§ What you are asked to do
A copy is needed of each line in the records that has the word "auch".

§ Supplied records
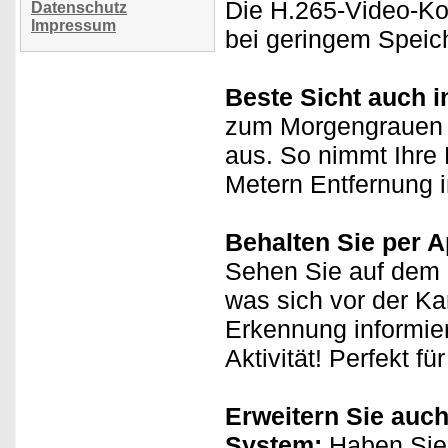
Die H.265-Video-Ko
Datenschutz
Impressum
bei geringem Speic
Beste Sicht auch i
zum Morgengrauen l
aus. So nimmt Ihre 
Metern Entfernung i
Behalten Sie per A
Sehen Sie auf dem D
was sich vor der K
Erkennung informie
Aktivität! Perfekt
Erweitern Sie auch
System:
Haben Sie 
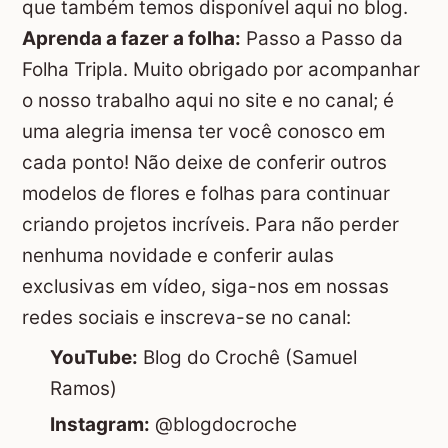
que também temos disponível aqui no blog.
Aprenda a fazer a folha:
Passo a Passo da
Folha Tripla
. Muito obrigado por acompanhar
o nosso trabalho aqui no site e no canal; é
uma alegria imensa ter você conosco em
cada ponto! Não deixe de conferir outros
modelos de flores e folhas para continuar
criando projetos incríveis. Para não perder
nenhuma novidade e conferir aulas
exclusivas em vídeo, siga-nos em nossas
redes sociais e inscreva-se no canal:
YouTube:
Blog do Crochê (Samuel
Ramos)
Instagram:
@blogdocroche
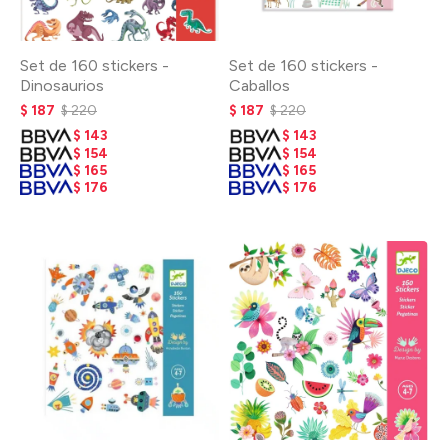
Set de 160 stickers -
Set de 160 stickers -
Dinosaurios
Caballos
$
187
$
220
$
187
$
220
$
143
$
143
$
154
$
154
$
165
$
165
$
176
$
176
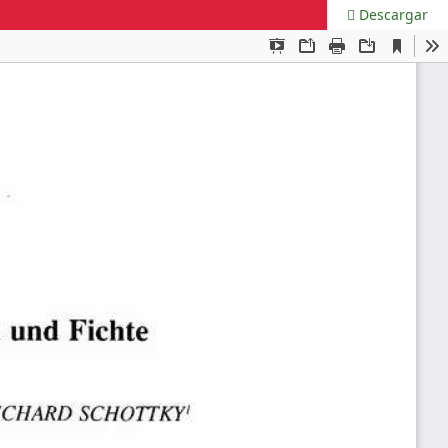
Descargar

§ Reply to the task
Beste Sicht auch i
Erweitern Sie auch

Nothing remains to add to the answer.